Passage:
--------------------------------
Monday, 25 January 2010

Don’t let glacier howler cloud bigger picture

Climate change is not a religion: that’s why we can admit error
Mark Lynas

Warning: I am about to make a damaging and embarrassing admission on climate change. Here goes. The IPCC Fourth Assessment Report is not the Bible. Its statements are not gospel. They are subject to revision in the light of new evidence or the discovery of inaccuracies.
That is why climate change is science, not religion. Nothing is settled and sacred; all is subject to constant revision.
The IPCC’s mistake on the Himalayan glaciers is embarrassing, not just because it is wrong, but because it is so obviously wrong. The warning that these immense ice-fields could be gone by 2035 always struck me as absurd — the Himalayas contain the highest peaks in the world, and the ice that clads their upper slopes is the greatest mass of frozen water outside of the poles. The glaciers may be in rapid decline, but they aren’t going to disappear in 30, or even a hundred, years.
That doesn’t mean that this is a non-issue, merely that the likely rates of glacial retreat are improperly understood. There is a desperate need for quality research on Himalayan glaciers, given their vital importance to major rivers that sustain millions of people in Asia. The IPCC included the erroneous 2035 figure probably because there was no serious research to rely on.
So what lessons can be learnt? No one has a monopoly on truth, not even earnest environmentalists. But nor does one mistake invalidate an enormous body of knowledge, gathered over many years by hundreds of experts, which paints a picture of a planet endangered by continuing emissions of greenhouse gases. The IPCC process is rare evidence that our species really is intelligent; that it can marshal and assess vast quantities of data — and act on the results.
--------------------------------
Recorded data
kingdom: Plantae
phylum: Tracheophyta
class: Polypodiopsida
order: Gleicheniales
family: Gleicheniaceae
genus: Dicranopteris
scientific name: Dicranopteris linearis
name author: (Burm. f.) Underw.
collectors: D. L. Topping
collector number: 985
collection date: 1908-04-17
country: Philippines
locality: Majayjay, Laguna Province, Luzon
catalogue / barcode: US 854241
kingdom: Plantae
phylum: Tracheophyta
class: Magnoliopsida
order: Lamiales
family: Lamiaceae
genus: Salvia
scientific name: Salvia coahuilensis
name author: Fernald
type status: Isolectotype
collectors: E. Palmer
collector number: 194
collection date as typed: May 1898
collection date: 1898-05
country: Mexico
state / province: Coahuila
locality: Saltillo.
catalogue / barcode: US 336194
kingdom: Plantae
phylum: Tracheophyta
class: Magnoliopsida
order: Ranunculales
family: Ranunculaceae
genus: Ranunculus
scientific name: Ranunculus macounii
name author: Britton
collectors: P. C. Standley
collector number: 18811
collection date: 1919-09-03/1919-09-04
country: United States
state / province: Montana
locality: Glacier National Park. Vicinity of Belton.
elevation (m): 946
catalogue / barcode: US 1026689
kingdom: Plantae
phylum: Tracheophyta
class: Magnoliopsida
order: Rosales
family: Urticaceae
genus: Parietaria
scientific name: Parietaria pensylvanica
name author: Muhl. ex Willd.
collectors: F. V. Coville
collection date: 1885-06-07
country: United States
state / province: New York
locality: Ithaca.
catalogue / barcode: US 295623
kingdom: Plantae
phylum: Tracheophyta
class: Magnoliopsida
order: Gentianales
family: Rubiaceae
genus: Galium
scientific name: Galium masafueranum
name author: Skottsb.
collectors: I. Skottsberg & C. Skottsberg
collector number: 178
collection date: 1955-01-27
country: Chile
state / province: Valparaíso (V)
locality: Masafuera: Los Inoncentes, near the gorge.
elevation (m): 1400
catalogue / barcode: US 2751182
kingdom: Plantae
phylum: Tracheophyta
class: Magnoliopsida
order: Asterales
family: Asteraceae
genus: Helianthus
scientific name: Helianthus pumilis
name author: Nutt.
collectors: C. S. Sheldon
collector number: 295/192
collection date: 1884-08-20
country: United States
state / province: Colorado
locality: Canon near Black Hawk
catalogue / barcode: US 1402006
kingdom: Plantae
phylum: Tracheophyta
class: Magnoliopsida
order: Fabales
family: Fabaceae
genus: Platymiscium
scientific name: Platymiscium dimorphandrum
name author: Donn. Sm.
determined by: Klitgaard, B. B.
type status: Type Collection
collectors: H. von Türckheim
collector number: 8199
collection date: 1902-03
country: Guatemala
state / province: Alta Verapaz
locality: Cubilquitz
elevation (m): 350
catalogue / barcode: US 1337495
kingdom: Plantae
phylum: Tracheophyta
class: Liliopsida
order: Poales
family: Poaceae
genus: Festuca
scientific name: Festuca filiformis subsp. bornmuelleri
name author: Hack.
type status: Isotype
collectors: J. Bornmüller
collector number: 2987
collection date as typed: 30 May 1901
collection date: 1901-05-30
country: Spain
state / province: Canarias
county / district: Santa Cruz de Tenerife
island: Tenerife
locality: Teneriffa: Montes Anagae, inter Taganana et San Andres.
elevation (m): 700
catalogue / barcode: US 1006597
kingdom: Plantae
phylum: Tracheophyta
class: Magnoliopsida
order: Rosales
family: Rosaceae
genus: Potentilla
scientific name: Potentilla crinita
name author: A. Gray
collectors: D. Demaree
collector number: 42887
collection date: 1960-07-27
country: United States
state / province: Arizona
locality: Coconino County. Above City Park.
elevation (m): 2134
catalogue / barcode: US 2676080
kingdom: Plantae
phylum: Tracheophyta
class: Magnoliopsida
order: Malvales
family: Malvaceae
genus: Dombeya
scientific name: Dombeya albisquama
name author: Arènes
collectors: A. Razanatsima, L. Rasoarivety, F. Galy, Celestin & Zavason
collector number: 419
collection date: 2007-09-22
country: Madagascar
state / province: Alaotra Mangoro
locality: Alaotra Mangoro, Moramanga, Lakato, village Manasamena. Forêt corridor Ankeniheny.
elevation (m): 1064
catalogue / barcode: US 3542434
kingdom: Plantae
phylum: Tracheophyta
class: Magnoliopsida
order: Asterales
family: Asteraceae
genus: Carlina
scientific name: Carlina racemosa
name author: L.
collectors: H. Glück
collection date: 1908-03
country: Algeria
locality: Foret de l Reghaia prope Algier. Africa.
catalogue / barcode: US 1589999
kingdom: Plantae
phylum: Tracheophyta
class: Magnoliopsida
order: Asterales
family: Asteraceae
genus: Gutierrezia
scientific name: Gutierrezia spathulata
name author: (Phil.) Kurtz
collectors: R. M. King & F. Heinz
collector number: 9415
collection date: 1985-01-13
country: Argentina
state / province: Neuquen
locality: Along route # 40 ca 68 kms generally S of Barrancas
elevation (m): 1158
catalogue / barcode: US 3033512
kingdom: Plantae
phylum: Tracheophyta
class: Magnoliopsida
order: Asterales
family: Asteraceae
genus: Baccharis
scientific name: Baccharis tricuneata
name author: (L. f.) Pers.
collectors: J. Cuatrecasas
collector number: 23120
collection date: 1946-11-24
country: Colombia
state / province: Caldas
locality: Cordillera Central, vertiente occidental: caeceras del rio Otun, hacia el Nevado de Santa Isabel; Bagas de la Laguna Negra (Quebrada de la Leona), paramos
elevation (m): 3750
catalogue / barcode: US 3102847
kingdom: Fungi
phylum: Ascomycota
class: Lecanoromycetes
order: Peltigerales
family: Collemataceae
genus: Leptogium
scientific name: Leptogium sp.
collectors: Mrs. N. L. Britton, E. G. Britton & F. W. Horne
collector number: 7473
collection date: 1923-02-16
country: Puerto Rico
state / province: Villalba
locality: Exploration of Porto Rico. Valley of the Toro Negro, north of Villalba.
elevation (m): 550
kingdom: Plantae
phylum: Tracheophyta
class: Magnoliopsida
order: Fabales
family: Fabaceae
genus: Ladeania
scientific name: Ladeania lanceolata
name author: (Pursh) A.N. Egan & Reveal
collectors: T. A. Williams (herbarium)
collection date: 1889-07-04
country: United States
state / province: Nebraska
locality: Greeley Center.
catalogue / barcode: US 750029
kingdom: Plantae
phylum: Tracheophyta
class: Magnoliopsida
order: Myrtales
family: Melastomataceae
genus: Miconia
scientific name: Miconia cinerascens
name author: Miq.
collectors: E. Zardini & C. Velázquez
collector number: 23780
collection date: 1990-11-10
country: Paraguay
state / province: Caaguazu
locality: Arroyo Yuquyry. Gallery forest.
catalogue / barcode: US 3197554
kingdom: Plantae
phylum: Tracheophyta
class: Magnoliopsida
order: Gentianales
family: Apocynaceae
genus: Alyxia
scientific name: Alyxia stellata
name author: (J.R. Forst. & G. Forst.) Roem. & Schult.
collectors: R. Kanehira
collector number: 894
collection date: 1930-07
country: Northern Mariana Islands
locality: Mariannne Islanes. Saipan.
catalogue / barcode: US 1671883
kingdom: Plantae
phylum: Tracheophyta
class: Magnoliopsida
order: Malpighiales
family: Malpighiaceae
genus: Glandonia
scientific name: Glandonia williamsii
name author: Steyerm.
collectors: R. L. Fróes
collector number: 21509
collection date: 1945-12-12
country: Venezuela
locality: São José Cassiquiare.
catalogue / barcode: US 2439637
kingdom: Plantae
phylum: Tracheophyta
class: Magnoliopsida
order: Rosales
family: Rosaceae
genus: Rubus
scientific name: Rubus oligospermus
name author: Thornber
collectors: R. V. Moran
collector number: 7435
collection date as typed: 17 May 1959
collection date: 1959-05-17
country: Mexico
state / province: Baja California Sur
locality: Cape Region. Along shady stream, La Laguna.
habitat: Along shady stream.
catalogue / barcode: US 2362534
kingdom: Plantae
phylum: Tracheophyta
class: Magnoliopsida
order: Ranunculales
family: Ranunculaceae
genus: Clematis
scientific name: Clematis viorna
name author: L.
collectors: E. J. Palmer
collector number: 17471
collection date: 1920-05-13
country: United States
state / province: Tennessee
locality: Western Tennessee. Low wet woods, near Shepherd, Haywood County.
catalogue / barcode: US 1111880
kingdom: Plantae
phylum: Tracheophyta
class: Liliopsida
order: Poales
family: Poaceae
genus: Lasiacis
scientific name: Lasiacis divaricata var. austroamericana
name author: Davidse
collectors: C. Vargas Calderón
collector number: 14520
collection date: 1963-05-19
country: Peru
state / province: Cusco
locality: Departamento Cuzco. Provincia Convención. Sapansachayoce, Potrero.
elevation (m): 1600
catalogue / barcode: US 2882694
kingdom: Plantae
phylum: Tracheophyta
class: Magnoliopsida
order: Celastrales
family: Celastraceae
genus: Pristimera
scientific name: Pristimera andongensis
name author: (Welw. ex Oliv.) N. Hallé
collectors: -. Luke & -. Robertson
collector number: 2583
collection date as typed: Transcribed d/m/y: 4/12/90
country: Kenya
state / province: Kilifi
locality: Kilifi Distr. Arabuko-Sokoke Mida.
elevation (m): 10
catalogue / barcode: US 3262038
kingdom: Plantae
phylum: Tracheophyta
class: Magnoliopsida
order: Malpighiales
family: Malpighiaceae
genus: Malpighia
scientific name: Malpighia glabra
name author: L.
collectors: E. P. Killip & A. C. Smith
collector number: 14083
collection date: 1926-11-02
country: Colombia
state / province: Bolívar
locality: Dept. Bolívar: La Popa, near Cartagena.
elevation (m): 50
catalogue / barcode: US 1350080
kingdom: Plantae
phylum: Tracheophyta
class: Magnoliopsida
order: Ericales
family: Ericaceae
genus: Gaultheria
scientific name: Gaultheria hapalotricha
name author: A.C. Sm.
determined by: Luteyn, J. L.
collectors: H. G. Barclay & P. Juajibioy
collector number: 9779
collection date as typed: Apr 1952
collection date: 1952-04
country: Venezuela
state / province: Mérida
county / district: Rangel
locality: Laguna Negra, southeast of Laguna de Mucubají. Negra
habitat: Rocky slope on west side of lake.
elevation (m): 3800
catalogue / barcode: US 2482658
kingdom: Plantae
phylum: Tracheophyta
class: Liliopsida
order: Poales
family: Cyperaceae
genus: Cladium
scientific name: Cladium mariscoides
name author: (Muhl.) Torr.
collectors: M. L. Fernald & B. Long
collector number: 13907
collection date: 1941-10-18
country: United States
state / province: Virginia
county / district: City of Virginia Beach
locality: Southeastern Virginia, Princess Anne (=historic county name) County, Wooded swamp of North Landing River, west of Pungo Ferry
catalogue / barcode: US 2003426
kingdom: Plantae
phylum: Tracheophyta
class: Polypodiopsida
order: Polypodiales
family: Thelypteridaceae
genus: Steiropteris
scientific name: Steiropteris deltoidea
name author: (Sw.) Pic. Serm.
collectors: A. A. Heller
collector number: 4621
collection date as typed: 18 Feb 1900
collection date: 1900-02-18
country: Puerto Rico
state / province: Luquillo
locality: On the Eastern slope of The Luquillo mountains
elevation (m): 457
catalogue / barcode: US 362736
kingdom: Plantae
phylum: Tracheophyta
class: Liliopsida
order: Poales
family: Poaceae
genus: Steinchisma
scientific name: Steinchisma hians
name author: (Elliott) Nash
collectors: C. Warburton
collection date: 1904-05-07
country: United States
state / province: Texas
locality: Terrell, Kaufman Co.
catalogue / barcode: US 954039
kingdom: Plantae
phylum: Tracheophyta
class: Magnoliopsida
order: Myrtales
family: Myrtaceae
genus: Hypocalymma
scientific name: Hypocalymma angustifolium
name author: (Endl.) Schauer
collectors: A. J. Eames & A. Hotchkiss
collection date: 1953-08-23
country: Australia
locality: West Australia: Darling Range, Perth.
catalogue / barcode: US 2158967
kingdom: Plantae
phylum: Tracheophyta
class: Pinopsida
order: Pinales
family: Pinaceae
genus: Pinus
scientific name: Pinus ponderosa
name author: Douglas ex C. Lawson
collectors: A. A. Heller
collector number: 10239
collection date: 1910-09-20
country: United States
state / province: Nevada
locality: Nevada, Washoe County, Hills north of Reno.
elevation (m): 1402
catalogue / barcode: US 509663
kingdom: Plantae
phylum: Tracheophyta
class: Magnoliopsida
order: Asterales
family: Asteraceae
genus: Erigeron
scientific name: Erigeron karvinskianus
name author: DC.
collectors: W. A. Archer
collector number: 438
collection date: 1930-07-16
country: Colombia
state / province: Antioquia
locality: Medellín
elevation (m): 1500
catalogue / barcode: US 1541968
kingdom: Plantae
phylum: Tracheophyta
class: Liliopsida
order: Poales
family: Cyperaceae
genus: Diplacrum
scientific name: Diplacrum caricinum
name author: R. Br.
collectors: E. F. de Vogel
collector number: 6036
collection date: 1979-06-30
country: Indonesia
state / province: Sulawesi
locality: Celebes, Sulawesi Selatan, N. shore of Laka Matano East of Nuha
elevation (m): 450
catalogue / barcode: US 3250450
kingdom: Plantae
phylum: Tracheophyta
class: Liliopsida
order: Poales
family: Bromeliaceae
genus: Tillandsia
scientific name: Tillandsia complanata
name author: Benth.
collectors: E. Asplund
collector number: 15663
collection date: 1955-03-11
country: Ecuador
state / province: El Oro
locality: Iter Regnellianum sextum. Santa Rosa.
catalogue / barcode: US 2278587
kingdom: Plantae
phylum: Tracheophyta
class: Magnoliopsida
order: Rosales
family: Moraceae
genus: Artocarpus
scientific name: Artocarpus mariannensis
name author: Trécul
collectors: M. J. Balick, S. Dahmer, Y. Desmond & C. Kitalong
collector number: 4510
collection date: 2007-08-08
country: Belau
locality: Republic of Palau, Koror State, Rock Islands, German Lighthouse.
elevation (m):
--------------------------------
Written task 1:
In the climate column, what year did the IPCC give for when the Himalayan ice-fields could be gone?
Written task 2:
Echo the climate column, everything from "Don’t let glacier" down to "to constant revision.".

Worked solution 1:
2035

Worked solution 2:
Don’t let glacier howler cloud bigger picture

Climate change is not a religion: that’s why we can admit error
Mark Lynas

Warning: I am about to make a damaging and embarrassing admission on climate change. Here goes. The IPCC Fourth Assessment Report is not the Bible. Its statements are not gospel. They are subject to revision in the light of new evidence or the discovery of inaccuracies.
That is why climate change is science, not religion. Nothing is settled and sacred; all is subject to constant revision.